KEY POINTS:
If you're throwing a party this summer you'll have food and entertainment to think of, but Auckland mapping company Geosmart wants to help with sending out the invitations.
Geosmart, which provides mapping for Navman's in-car navigation systems, has developed Invite2Go, a web-based service that lets you send customised event invitations along with maps and directions for how to get to the event.
Your guests are sent an invitation via email, with the included map. Entering their location, they then get step-by-step instructions on how to get to the event and the route is tracked on the Geosmart map.
"From a consumer point of view we'd like to make them more aware of location-based services," said Geosmart's business development manager, Luigi Cappel.
Geosmart, a mapping and aerial photography company, is one of a handful of New Zealand companies adapting its mapping for web services.
Cappel said Geosmart had an edge because its people had driven every route in New Zealand, 94,000 kilometres of road, to make sure the mapping was accurate.
Up to four free invitations can be sent out at a time. For larger lists, Geosmart charges 40c per recipient for up to 50 invitations through to 15c per recipient for lists 10,000 strong.

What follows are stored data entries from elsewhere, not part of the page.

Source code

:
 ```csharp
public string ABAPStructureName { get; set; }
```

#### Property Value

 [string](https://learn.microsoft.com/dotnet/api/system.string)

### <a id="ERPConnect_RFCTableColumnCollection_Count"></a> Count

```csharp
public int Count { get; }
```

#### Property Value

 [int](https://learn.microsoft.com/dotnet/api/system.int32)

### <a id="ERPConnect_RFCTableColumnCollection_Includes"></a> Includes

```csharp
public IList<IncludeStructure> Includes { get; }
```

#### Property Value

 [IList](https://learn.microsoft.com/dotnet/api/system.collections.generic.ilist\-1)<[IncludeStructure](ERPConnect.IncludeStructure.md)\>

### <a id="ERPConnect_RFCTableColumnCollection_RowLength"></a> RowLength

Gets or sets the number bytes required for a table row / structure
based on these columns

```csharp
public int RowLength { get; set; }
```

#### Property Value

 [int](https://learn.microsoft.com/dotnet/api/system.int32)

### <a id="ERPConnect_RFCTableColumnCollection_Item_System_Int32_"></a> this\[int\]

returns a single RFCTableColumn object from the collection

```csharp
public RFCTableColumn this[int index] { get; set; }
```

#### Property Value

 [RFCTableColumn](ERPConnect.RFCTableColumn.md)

You can top up your Invite2Go account by entering your credit card details through the website.
The revenue generating opportunities for Geosmart lie in the business sector. Events organisers, wedding planners, funeral directors and concert organisers are among the types of businesses Geosmart is targeting.
The hospitality industry is also in the company's sights.
"Your hotel could send you an email giving you directions from the airport or from your previous business meeting," said Cappel.
Invite2Go can be embedded as an API (application programming interface) into events management software suites so businesses don't have to use the Invite2Go web interface to send out mass invitations, but can do it from within their own software systems.
Like Google Maps and local mapping service ZoomIn, Invite2Go employs AJAX (Asynchronous JavaScript and XML), a web-development method suited to websites that need constant updating.
"AJAX has rapidly become the favoured environment for mapping applications. Before you'd sit and wait for the whole screen to refresh. Now you don't even notice it refresh," said Cappel.
The next logical step, he said, was to make Invite2Go available on mobile phones. Geosmart already has a mapping service available through Vodafone Live.
Mobile GPS services are already available in the US through operators such as Sprint and Verizon and similar, if less accurate, services can be delivered using existing mobile network.
But tracking mobile users' whereabouts to pitch products and services to them raises "all sorts of privacy issues when you get into proximity-based marketing", said Cappel.